I thought I’d follow up my first article/tutorial about Julia, by showcasing another side of the language’s ecosystem, libraries for machine learning.
Namely, I’ll be displaying Knet and AutoGard, by implementing an image generating adversarial network. For the sake of continuity, I will use the Julia set generator we had in the last articles. We’ll feed the images to this GAN and try to get it to generate its own fractal~ish patterns.
If you don’t know what a GAN is, I suggest you just go read the original whitepaper, it’s one of the easiest and most interesting reads as far as machine learning papers go.
Assuming you don’t have the time to do that, but know some basic machine learning concepts, here’s a quick rundown.
A GAN is essentially two models, one that generates, let’s call it G, and one that discriminates (i.e classifies), D. The goal of D is to differentiate examples from a training data from “fakes”, the goal of G is to produce fakes images that fool D.
First, we need to import and modify the code from the previous article, in order to make it generate and n dimensional matrix, with differing Julia sets as its rows. This matrix will server as our real examples for training the discriminator. Also, we need to install the dependencies for this model, namely Knet (which includes AutoGard) and Plots + GR for image generation.
Next, we’ll include our dependencies and initialize the plotting backend. More importantly, however, we’ll also define a variable called atype here, our first use of Knet.
If our machine has any GPUs, we can use the type KnetArray, which will, in turn, cause certain algebraic operations on that a array to be executed on the GPU using OpenCl code. If you don’t have any GPUs at your disposal, atype is set to a normal Julia array, and everything is executed on the CPU.
I’d like to note here, that you can realistically run this model on a CPU, I personally ran them on my laptop, on an i5 kabylake mobile CPU.
Now that that’s out of the way, let’s look at the code that will generate all of this stuff. This model is based on this repository, written by Ekin Akyürek, so shoutouts to him.
Note: After writing this, I was informed by Ekin that he actually wrote a blog post about this GAN model, before I had written this one. I encourage you to go
First, we must create a function to actually build our networks, in this case, some basic multi-layer perceptrons. This essentially amounts to initializing a bunch of vectors (the weights and biases) with zeros or random small values.
Next, we’ll define a simple function to do the forward propagation through our models. This function is generic and can be used with any of the models we define.
The function takes two arguments, W is an array of vectors, with the odd index elements being the weights and the even indexed elements the biases, X is the vector of input features. It also takes an optional argument, which represents the dropout probability for any given value in our vector of weights.
Ok, here’s where we see how the libraries really come together to produce some beautiful code. Which is almost indistinguishable from the actual equations we’d write down to define this model. This is the part of our code where we define our loss functions.

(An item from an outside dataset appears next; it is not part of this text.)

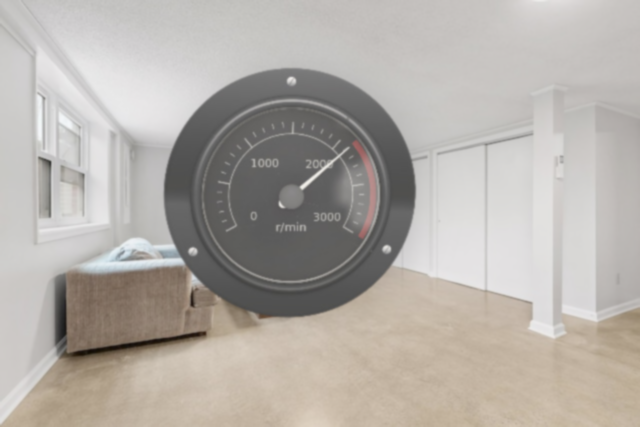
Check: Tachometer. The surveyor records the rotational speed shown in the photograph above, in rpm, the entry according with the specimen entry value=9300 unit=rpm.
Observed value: value=2100 unit=rpm
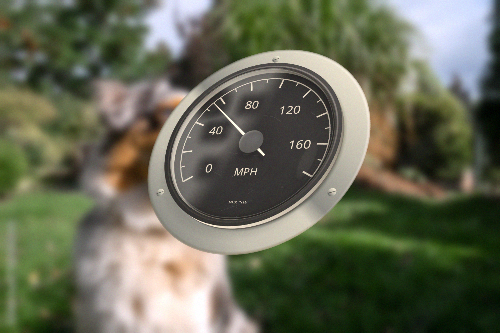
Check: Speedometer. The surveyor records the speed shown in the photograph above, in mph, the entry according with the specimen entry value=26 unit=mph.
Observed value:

Next, we need some auxiliary code, to help us save the images and to produce the noise which the generator will use as input, in order to introduce randomness in the images it generates. ? is a dictionary which will just use to carry around various information.
The final piece of this puzzle is a function that will take some data and train our models several time. The essential part is calling the update! macro, this takes the weights vector for the respective model, its gradient (generate by AutoGrad) and an optimizer.
In this case we use Adaptive Moment Estimation, but we could have just as well used SGD, AdaGrad or just simple averaging for our optimizer.
With this information, update! will adjust the weights of our models, in order to try and minimize their loss functions, a process also known as backwards propagation.
Keep in mind the loss functions are interdependent, in an ideal model there should be some balance between the losses of D and G, that is to say, they should have a similar value and never converge to zero.
We’ll define a function that will save the images generated during various epochs and print out the losses for both models in each epoch.
Let’s combine all the pieces together in our main function. This simply consists of defining various hyperparameters and the shape of our network, then running the training function.
Now, we just need to generate some julia sets, feed them as the input data to our model, and watch the pretty images being created.
Using various training samples and sizes, here’s some images I’ve managed to generate using this.
Keep in mind, that there’s some element of randomness to the above code, and you can easily slip into a situation where either the G or the D loss converges to zero. Meaning that either the discriminator is unable to distinguish between images, resulting in no improvements to our generator or the discriminator gets “too good” to ever be fooled by our generator, again, resulting in no improvements to our generator.
Adjusting the various hyperparameters. This is where the hard and expensive part of machine learning would come in, where models have to be tuned through a combination of theory, intuition, luck and trial&error.
Obviously, this model doesn’t have recurrent or convolutional layers, which are a staple of most modern neural networks, especially when dealing with images.
However, if you dig a bit into Knet’s docs, I think you’ll find that adapting this model to use a CNN or a LSTMN won’t be that hard.
The beauty of Knet is that is offers a very nice balance between low level primitives and higher level abstractions, making it very useful if you need models that are somewhat unique. The other amazing thing about it, is its performance when compared to leading frameworks in this domain, such as MXnet and Tensorflow.